Selain itu pihak lain yang ikut ditelisik adalah mantan Gubernur Bengkulu Junaidi Hamsyah. Ia diketahui telah menjadi tersangka di Subdirektorat V Tipikor, Badan Reserse dan Kriminal (Bareskrim) Polri pada Mei 2015 lalu dalam kasus yang sama.

Selain uang Rp150 juta dari hasil tangkap tangan, ternyata ada pemberian lain yang telah terlebih dahulu dilakukan yaitu sebesar Rp500 juta sehingga total pemberian sebesar Rp650 juta. Pemberian pertama Rp500 juta diberikan oleh Edi, sedangkan pemberian kedua oleh Syafri.

Meskipun begitu, KPK tidak mempercayai begitu saja bahwa total uang suap Rp650 juta itu berasal dari keduanya. Saat ditanya apakah ada indikasi mantan Gubernur Bengkulu Junaidi menjadi sumber pemberian uang, Yuyuk tidak menampiknya.

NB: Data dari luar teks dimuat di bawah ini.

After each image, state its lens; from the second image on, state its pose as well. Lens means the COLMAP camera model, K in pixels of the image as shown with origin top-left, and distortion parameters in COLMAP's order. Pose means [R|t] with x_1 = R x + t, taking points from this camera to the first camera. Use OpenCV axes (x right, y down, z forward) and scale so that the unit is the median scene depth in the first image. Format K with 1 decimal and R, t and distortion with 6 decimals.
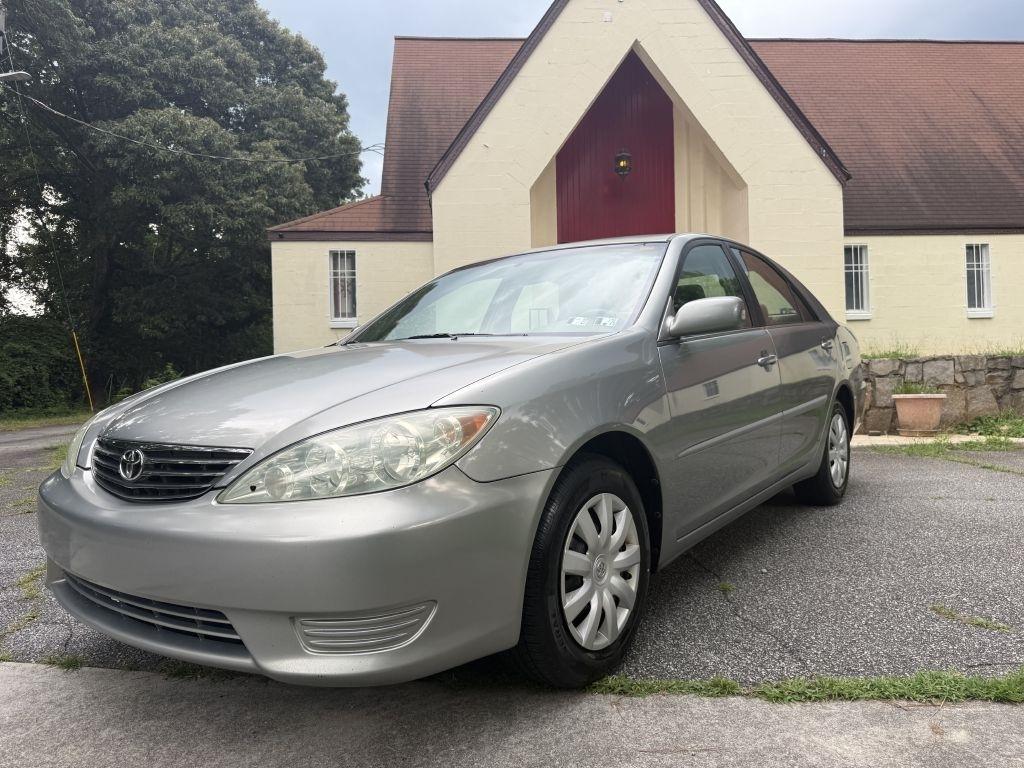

"Sampai saat ini belum ada info mengenai itu tapi akan mendalami tentang hal ini," pungkas Yuyuk.

Guna mendalami kasus ini seluruh tersangka telah selesai diperiksa. Kepala PN Kepahiang Janner Purba menjadi tersangka terakhir yang selesai dimintai keterangan. Janner keluar gedung KPK, Jl HR Rasuna Said, Jakarta Selatan, Rabu (25/5/2016) pukul 03.10 WIB. Ia memilih tak menjawab pertanyaan wartawan dan langsung masuk ke dalam mobil tahanan.

Sebelumnya, tersangka Edi Santoi, Syafri Safei, seorang panitera bernama Badarudin, dan seorang hakim ad hoc tipikor bernama Toton telah terlebih dahulu selesai menjalani pemeriksaan sekitar pukul 01.30 WIB.

AWAL PERKARA - Perkara ini bermula saat dikeluarkan Surat Keputusan (SK) Gubernur Nomor Z. 17 XXXVIII Tahun 2011 Tentang Tim Pembina Manajemen Rumah Sakit Umum Daerah dr M Yunus (RSMY), terkait honor tim pembina RSUD M. Yunus, berisikan puluhan pejabat di Pemprov Bengkulu, termasuk gubernur. Akibat SK tersebut, negara diduga rugi sebesar Rp5,4 miliar.

SK serupa sebelumnya pernah dikeluarkan oleh Gubernur semasa Agusrin M. Nadjamudin, namun saat itu RSUD M. Yunus belum merupakan Badan Layanan Umum Daerah (BLUD). Persoalan muncul saat SK itu dikeluarkan oleh Gubernur Junaidi Hamsyah bertentangan dengan Permendagri Nomor 61 Tahun 2007 mengenai Dewan Pengawas. Berdasarkan Permendagri tersebut, Badan Layanan Umum Daerah (BLUD) tidak mengenal tim pembina.

Dalam kasus ini, Polda Bengkulu telah menetapkan beberapa termasuk beberapa petinggi dan staf RSUD tersebut, termasuk Syafri.

Dalam persidangan, gubernur sempat menjadi saksi dan mengaku bahwa ia menandatangani SK itu, dia berkeyakinan  membubuhkan tandatangan dalam SK tersebut karena telah ditelaah oleh bagian hukum, asisten, keuangan dan Sekda. Selanjutnya, gubernur menyebutkan bahwa dirinya tak pernah mengambil uang honor tersebut. Namun pernyataan tersebut dibantah mantan staf keuangan RS Darmawi yang berstatus terpidana bahwa ia pernah memberikan uang tersebut ke staf gubernur.